Dataset entries:
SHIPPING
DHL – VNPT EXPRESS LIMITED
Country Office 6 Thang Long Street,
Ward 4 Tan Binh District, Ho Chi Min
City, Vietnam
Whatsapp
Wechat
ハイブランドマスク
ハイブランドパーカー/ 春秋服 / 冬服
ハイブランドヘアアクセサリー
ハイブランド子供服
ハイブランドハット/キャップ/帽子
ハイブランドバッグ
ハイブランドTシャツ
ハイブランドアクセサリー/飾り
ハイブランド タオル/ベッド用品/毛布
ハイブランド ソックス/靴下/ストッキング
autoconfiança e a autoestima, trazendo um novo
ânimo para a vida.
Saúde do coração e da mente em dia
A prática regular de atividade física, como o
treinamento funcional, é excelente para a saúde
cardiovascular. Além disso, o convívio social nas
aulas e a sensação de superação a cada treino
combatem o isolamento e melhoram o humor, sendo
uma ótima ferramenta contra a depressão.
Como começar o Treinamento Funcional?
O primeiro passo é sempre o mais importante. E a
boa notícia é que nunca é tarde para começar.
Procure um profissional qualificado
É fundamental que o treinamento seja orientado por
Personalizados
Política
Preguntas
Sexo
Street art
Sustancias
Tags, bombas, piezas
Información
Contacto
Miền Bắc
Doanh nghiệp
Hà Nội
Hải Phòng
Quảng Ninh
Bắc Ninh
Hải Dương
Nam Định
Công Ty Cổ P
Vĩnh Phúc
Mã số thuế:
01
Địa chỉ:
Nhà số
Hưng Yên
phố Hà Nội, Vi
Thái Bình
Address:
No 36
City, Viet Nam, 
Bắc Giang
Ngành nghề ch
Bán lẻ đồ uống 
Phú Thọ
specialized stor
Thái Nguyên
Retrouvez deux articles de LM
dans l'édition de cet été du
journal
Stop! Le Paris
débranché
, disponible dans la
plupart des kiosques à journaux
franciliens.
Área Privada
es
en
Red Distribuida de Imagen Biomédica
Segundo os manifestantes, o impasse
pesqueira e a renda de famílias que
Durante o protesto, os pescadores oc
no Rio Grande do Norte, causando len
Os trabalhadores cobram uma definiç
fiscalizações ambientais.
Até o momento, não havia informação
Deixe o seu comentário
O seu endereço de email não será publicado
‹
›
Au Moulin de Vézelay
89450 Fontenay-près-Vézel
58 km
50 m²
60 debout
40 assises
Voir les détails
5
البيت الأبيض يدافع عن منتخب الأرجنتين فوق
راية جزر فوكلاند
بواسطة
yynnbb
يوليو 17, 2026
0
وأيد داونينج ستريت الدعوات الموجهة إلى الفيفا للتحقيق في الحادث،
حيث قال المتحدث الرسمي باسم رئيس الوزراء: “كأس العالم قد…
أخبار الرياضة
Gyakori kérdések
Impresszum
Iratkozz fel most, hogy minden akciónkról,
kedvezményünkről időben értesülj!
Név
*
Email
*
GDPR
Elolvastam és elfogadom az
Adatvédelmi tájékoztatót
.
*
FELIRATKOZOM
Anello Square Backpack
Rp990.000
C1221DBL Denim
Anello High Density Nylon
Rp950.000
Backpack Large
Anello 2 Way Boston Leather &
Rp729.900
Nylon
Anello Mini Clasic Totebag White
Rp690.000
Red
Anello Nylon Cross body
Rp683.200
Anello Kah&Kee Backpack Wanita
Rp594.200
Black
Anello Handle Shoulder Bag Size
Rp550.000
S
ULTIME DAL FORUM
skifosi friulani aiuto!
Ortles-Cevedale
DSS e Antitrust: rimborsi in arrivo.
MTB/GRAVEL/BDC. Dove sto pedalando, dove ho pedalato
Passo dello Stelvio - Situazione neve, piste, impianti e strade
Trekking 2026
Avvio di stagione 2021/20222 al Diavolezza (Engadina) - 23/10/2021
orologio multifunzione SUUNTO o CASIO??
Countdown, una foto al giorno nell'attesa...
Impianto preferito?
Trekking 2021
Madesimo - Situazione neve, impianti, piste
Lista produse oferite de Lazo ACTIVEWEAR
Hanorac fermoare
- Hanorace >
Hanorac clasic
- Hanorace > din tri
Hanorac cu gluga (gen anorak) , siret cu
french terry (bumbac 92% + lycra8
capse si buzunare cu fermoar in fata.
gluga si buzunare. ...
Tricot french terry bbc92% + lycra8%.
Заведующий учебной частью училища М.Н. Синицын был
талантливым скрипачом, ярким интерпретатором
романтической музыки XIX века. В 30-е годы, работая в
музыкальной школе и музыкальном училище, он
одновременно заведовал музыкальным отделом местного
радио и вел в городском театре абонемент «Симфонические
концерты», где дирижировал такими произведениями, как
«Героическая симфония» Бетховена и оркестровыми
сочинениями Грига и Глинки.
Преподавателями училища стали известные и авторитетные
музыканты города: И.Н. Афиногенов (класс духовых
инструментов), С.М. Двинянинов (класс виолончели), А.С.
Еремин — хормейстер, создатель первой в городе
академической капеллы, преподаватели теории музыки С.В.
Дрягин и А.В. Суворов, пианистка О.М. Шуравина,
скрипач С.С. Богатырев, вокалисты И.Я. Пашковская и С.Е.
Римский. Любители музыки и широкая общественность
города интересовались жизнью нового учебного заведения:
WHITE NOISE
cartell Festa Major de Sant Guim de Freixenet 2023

(WHAT THIS TASK INVOLVES): Transcribe every line of all the rows above, keeping each word and character unchanged.

(RESPONSE):
SHIPPING
DHL – VNPT EXPRESS LIMITED
Country Office 6 Thang Long Street,
Ward 4 Tan Binh District, Ho Chi Min
City, Vietnam
Whatsapp
Wechat
ハイブランドマスク
ハイブランドパーカー/ 春秋服 / 冬服
ハイブランドヘアアクセサリー
ハイブランド子供服
ハイブランドハット/キャップ/帽子
ハイブランドバッグ
ハイブランドTシャツ
ハイブランドアクセサリー/飾り
ハイブランド タオル/ベッド用品/毛布
ハイブランド ソックス/靴下/ストッキング
autoconfiança e a autoestima, trazendo um novo
ânimo para a vida.
Saúde do coração e da mente em dia
A prática regular de atividade física, como o
treinamento funcional, é excelente para a saúde
cardiovascular. Além disso, o convívio social nas
aulas e a sensação de superação a cada treino
combatem o isolamento e melhoram o humor, sendo
uma ótima ferramenta contra a depressão.
Como começar o Treinamento Funcional?
O primeiro passo é sempre o mais importante. E a
boa notícia é que nunca é tarde para começar.
Procure um profissional qualificado
É fundamental que o treinamento seja orientado por
Personalizados
Política
Preguntas
Sexo
Street art
Sustancias
Tags, bombas, piezas
Información
Contacto
Miền Bắc
Doanh nghiệp
Hà Nội
Hải Phòng
Quảng Ninh
Bắc Ninh
Hải Dương
Nam Định
Công Ty Cổ P
Vĩnh Phúc
Mã số thuế:
01
Địa chỉ:
Nhà số
Hưng Yên
phố Hà Nội, Vi
Thái Bình
Address:
No 36
City, Viet Nam, 
Bắc Giang
Ngành nghề ch
Bán lẻ đồ uống 
Phú Thọ
specialized stor
Thái Nguyên
Retrouvez deux articles de LM
dans l'édition de cet été du
journal
Stop! Le Paris
débranché
, disponible dans la
plupart des kiosques à journaux
franciliens.
Área Privada
es
en
Red Distribuida de Imagen Biomédica
Segundo os manifestantes, o impasse
pesqueira e a renda de famílias que
Durante o protesto, os pescadores oc
no Rio Grande do Norte, causando len
Os trabalhadores cobram uma definiç
fiscalizações ambientais.
Até o momento, não havia informação
Deixe o seu comentário
O seu endereço de email não será publicado
‹
›
Au Moulin de Vézelay
89450 Fontenay-près-Vézel
58 km
50 m²
60 debout
40 assises
Voir les détails
5
البيت الأبيض يدافع عن منتخب الأرجنتين فوق
راية جزر فوكلاند
بواسطة
yynnbb
يوليو 17, 2026
0
وأيد داونينج ستريت الدعوات الموجهة إلى الفيفا للتحقيق في الحادث،
حيث قال المتحدث الرسمي باسم رئيس الوزراء: “كأس العالم قد…
أخبار الرياضة
Gyakori kérdések
Impresszum
Iratkozz fel most, hogy minden akciónkról,
kedvezményünkről időben értesülj!
Név
*
Email
*
GDPR
Elolvastam és elfogadom az
Adatvédelmi tájékoztatót
.
*
FELIRATKOZOM
Anello Square Backpack
Rp990.000
C1221DBL Denim
Anello High Density Nylon
Rp950.000
Backpack Large
Anello 2 Way Boston Leather &
Rp729.900
Nylon
Anello Mini Clasic Totebag White
Rp690.000
Red
Anello Nylon Cross body
Rp683.200
Anello Kah&Kee Backpack Wanita
Rp594.200
Black
Anello Handle Shoulder Bag Size
Rp550.000
S
ULTIME DAL FORUM
skifosi friulani aiuto!
Ortles-Cevedale
DSS e Antitrust: rimborsi in arrivo.
MTB/GRAVEL/BDC. Dove sto pedalando, dove ho pedalato
Passo dello Stelvio - Situazione neve, piste, impianti e strade
Trekking 2026
Avvio di stagione 2021/20222 al Diavolezza (Engadina) - 23/10/2021
orologio multifunzione SUUNTO o CASIO??
Countdown, una foto al giorno nell'attesa...
Impianto preferito?
Trekking 2021
Madesimo - Situazione neve, impianti, piste
Lista produse oferite de Lazo ACTIVEWEAR
Hanorac fermoare
- Hanorace >
Hanorac clasic
- Hanorace > din tri
Hanorac cu gluga (gen anorak) , siret cu
french terry (bumbac 92% + lycra8
capse si buzunare cu fermoar in fata.
gluga si buzunare. ...
Tricot french terry bbc92% + lycra8%.
Заведующий учебной частью училища М.Н. Синицын был
талантливым скрипачом, ярким интерпретатором
романтической музыки XIX века. В 30-е годы, работая в
музыкальной школе и музыкальном училище, он
одновременно заведовал музыкальным отделом местного
радио и вел в городском театре абонемент «Симфонические
концерты», где дирижировал такими произведениями, как
«Героическая симфония» Бетховена и оркестровыми
сочинениями Грига и Глинки.
Преподавателями училища стали известные и авторитетные
музыканты города: И.Н. Афиногенов (класс духовых
инструментов), С.М. Двинянинов (класс виолончели), А.С.
Еремин — хормейстер, создатель первой в городе
академической капеллы, преподаватели теории музыки С.В.
Дрягин и А.В. Суворов, пианистка О.М. Шуравина,
скрипач С.С. Богатырев, вокалисты И.Я. Пашковская и С.Е.
Римский. Любители музыки и широкая общественность
города интересовались жизнью нового учебного заведения:
WHITE NOISE
cartell Festa Major de Sant Guim de Freixenet 2023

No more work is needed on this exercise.